The current global—and Congressional—debate about whether to deploy force against Syria for its use of sarin gas on civilians will depend, in part, on whether the reasons for a post-World War I agreement banning the offensive use of chemical and biological weapons continue to be honored.
The 1925 Geneva Protocol did not focus on World War I's terrible new 20th-century technologies that made 19th-century military tactics obsolete and led to mass slaughter: advancements in barbed wire, machine guns, and artillery led to incomprehensible and horrible effects on combatants. It was the impact of gas use on both the Western and Eastern fronts that led to the prohibition on chemical and biological warfare, even though it had led to only about one percent of the deaths there. The protocol viewed gas warfare as different from the other methods of mass killing, and banned the use of "asphyxiating, poisonous or other gases" as well as "bacteriological methods."
At least three strains of reasoning were advanced by the International Red Cross, religious leaders, the military, and politicians to help mobilize public opinion in favor of a special prohibition against chemical and biological warfare.
First, there were the unique methods of killing—and the special suffering—caused by the gases of World War I, which were first used by the Germans in the battle of Ypres in 1915 and then by all the armies. Chlorine damaged ears and eyes and caused death by asphyxiation. It was subsequently replaced by phosgene, a colorless gas that damaged the lungs and caused suffocation in a delayed reaction after exposure. Mustard gas caused blistering of the outer body and internal organs, especially the lungs. Death might come only after prolonged agony. And those who survived often had serious respiratory and other health issues for the rest of their lives.
Second, there was the "indiscriminate" impact of gas warfare. It was diffused broadly in the atmosphere—and could blow back into the offensive users or affect civilian populations. This uncontrolled aspect of gas warfare led to opposition among some military leaders on all sides.
Finally, there was a fear of an unknown future. Despite the relatively small number of actual deaths and casualties from chemical warfare compared to the horrific total, there was worry about its much broader use in the future. The inhuman, terrifying images of soldiers in gas masks fed these emotional concerns.
Together, these reasons led to a special strain of public fear and loathing that prompted the collective action embodied in the 1925 protocol. It stated that such warfare "has been justly condemned by the general opinion of the civilized world." Forty nations originally agreed to the protocol. Today that number is more than 130—although the United States did not officially adopt the protocol until 1975. And Syria adopted it in 1968.
The exceptional nature of chemical and biological warfare was reflected in the Chemical Weapons Convention, which entered into force in 1997. It sought to remedy many of the defects of the Geneva Protocol by prohibiting manufacturing and stockpiling, requiring destruction of existing stocks, establishing a verification system, and establishing a special monitoring body, the Organization for the Prohibition of Chemical Weapons. More than 180 nations have ratified the CWC—but not Syria.
Of course, the conventions by themselves do not have an enforcement mechanism. The legal route to collective action against miscreant states today requires invocation of general UN legal process. And there have been numerous other instances of chemical weapon use before Syria—from Japan against China in the early 40s to Iraq against Iran and the Kurds in the 80s.

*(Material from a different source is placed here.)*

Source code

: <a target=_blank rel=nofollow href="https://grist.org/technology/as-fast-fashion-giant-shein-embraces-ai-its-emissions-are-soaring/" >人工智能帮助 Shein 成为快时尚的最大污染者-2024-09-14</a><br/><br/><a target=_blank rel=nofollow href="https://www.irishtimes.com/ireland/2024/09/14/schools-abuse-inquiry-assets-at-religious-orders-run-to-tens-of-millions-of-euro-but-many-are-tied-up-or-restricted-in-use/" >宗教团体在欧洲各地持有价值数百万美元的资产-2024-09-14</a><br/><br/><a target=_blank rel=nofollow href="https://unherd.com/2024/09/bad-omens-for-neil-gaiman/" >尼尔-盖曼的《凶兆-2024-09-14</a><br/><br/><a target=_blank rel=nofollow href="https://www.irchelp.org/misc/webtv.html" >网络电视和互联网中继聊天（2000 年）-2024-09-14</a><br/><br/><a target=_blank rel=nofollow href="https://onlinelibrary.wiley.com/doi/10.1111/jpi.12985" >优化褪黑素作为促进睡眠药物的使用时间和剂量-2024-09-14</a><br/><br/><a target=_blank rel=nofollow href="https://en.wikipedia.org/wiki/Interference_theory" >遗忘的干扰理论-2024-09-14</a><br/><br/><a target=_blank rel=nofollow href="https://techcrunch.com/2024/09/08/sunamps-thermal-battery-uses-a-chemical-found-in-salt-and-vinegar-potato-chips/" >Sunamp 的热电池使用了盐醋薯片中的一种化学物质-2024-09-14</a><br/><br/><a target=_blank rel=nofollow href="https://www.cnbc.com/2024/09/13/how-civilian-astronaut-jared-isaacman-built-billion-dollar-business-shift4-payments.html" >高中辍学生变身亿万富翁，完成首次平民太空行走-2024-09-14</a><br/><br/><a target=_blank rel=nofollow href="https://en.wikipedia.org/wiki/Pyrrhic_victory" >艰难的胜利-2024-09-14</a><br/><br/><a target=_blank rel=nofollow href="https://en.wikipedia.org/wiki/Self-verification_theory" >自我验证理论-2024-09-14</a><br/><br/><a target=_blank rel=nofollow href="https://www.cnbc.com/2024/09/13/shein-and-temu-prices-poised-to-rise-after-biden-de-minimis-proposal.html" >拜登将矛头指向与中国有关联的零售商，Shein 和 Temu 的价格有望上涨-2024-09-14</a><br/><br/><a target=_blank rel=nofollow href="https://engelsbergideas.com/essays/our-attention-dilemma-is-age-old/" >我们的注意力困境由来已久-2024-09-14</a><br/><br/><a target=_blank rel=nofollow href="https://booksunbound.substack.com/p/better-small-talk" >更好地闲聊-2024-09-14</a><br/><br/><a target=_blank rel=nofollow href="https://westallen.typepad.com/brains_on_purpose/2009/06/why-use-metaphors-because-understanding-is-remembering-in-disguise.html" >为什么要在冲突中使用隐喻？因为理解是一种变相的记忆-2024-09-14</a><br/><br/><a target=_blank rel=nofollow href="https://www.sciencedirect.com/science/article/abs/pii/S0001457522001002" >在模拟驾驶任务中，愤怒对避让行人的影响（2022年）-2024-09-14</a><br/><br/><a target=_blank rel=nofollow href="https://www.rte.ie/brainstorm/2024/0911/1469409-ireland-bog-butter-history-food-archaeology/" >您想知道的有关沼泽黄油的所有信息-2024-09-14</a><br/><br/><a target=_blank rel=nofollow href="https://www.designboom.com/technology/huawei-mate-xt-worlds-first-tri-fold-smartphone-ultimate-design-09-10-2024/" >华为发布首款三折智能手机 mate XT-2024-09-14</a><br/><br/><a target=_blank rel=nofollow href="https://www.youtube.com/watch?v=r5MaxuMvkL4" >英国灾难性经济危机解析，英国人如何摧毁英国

Yet, at least in theory and often (though not always) in practice, the world community, going back at least to the 1925 protocol, has made a decision that chemical and biological weapons are morally different from conventional weapons--which, some would say, can kill just as widely, horribly and indiscriminately.
Today, of course, chemical and biological agents are classified as weapons of mass destruction. And the reasons advanced in the 1920s are much the same as advanced now by the Obama Administration in its argument to take action in Syria (although the specter of asymmetrical use by terrorists is added to use by states). Secretary Kerry has said that the deaths of more than 1,400 Syrian civilians because of chemical agents shows "the large-scale, indiscriminate use of weapons that the civilized world has long ago [agreed] must never be used." He added, "Our sense of basic humanity is offended…by this cowardly crime" involving the "world's most heinous weapons." The administration is showing films of the deaths that, per CNN, reveal "Men sprawled on a tile floor, shirtless and convulsing. Children, too, seemingly unable to control their shaking and flailing. Panic and screams in the background."
The decision about whether to use force against Syria turns, then, on whether the reasons advanced in support of the 1925 Geneva Protocol are still singularly important. Obviously, there are many other considerations, including effectiveness, proportionality, limits, and the broader deterrent effects of any U.S. action that might be supported by certain allies.
The "chemical and biological warfare is different" strand of argument is critical, because if the United States acts it will be doing so, at least ostensibly, for moral reasons. There are strong arguments that there is no authority in international law for U.S. deployment of military force in these circumstances. That is why the reasons behind the protocol cast a long shadow over today's debate—a debate that is now about the ethical necessity, not the questionable legality, of U.S. military strikes to punish the Syrian regime for gassing its civilians.